Fox has begun preliminary discussions with exhibitors about terms for the release, but a decision won’t be made until the studio, whose executives haven’t even seen the film, can screen it for theater owners. Fox will announce which theaters, and how many, will be releasing the film within the next four weeks.
The ShoWest event was emceed by 20th domestic film group chairman, Tom Sherak, who introduced News Corp. prexy and chief operating officer Peter Chernin and Fox Filmed Entertainment chairman and CEO Bill Mechanic, both of whom made short presentations.
Sherak also presented “Star Wars” composer John Williams, whose appearance was greeted with a standing ovation. Williams, who just returned from London where he had completed the score for “Phantom Menace,” led the Las Vegas Philharmonic Orchestra through the main title from the original “Star Wars,” before introducing Lucas.

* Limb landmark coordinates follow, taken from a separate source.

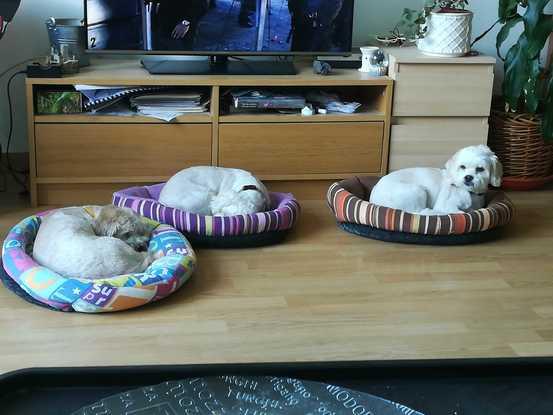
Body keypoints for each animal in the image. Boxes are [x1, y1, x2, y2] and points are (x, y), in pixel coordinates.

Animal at [368, 145, 502, 216]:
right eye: (462, 167)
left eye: (480, 169)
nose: (468, 177)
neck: (468, 192)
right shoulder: (446, 204)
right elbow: (461, 212)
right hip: (417, 191)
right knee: (419, 212)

In an effort to stop unauthorized reproductions of the trailer and characters from the film, Fox and Lucasfilm stepped up security at the Wednesday event. As the throng filed into the Bally’s Hotel ballroom, security guards checked their bags, and Sherak later implored the attendees to “please stop” anyone seen trying to film the clip.
The Wednesday event was the first time the new trailer was screened, but by Thursday morning, Internet denizens were able to download the full trailer via Lucasfilm’s official “Star Wars” Web site, http://www.starwars.com (as well as through Apple Computer Inc.’s http://www.apple.com).
Though Fox would have liked to have the new “Phantom Menace” clip attached to its current space actioner, “Wing Commander,” according to sources, Lucasfilm objected to the trailer being attached solely to the CD-ROM game turned feature and asked Fox to send it out independently.
While the focus of the event was clearly on “Phantom Menace,” during his speech, Mechanic managed to squeeze in a loose schedule for Fox’s upcoming releases, extending into 2002.
Among the films the Fox topper said he hoped to have in the coming years are a summer 2000 release of the comic-based feature “X-Men”; a 2001 release of “The Planet of the Apes” remake, which “Apollo 13” scribe Bill Broyles recently pacted to rewrite from scratch; James Cameron’s follow-up to “Titanic” (Mechanic said he has an idea of what Cameron is mulling, but isn’t exactly sure what that film will be) for release in summer 2001; and in 2002, the release of “Star Wars: Episode 2.”
Mechanic also said that Fox Animation Studio’s second animated release has been renamed from “Planet Ice” to “Titan AE” (AE representing, After Earth), which will be released in summer 2000.